WHAT IS EXPECTED:
Rewrite everything from the start of the listing down to the line containing "(protestantischer Fundamenta" as a Markdown table with the columns "No." and "Text", putting a row number under "No." and each line under "Text", and skipping any blank lines.

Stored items
▽
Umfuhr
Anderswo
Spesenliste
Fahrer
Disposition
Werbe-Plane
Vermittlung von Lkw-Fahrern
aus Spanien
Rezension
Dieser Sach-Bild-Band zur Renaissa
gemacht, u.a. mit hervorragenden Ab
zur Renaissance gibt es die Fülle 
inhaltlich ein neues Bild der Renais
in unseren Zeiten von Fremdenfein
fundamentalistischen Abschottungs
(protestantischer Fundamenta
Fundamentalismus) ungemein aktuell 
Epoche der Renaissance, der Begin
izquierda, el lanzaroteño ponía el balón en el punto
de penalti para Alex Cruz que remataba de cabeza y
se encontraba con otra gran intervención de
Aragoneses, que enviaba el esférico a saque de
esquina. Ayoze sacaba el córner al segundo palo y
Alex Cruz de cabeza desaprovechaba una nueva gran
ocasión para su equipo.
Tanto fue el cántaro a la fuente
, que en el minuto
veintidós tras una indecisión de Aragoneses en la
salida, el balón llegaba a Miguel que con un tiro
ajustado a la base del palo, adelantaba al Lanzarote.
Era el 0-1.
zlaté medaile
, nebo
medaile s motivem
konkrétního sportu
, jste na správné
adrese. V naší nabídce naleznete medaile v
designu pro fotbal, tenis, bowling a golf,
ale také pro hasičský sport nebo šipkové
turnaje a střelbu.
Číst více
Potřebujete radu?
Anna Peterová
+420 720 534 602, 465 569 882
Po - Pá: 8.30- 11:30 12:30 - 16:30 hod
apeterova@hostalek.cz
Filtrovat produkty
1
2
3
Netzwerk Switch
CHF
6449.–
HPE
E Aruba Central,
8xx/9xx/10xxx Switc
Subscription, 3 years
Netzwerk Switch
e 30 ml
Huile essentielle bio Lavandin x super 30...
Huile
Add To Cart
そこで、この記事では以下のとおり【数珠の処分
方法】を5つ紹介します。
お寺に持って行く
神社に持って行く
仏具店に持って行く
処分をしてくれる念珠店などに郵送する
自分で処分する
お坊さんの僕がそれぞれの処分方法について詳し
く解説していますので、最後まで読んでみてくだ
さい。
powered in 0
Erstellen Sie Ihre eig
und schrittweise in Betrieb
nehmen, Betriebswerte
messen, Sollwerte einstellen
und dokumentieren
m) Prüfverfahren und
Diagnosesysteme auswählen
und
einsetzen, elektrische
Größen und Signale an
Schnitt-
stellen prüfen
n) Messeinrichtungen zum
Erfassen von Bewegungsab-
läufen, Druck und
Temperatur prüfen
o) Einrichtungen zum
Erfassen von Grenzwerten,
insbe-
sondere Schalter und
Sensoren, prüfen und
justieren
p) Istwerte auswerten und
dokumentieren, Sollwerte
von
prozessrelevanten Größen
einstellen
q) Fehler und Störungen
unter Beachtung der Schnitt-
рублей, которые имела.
△
WRITTEN RESPONSE:
| No. | Text |
|---|---|
| 1 | Umfuhr |
| 2 | Anderswo |
| 3 | Spesenliste |
| 4 | Fahrer |
| 5 | Disposition |
| 6 | Werbe-Plane |
| 7 | Vermittlung von Lkw-Fahrern |
| 8 | aus Spanien |
| 9 | Rezension |
| 10 | Dieser Sach-Bild-Band zur Renaissa |
| 11 | gemacht, u.a. mit hervorragenden Ab |
| 12 | zur Renaissance gibt es die Fülle  |
| 13 | inhaltlich ein neues Bild der Renais |
| 14 | in unseren Zeiten von Fremdenfein |
| 15 | fundamentalistischen Abschottungs |
| 16 | (protestantischer Fundamenta |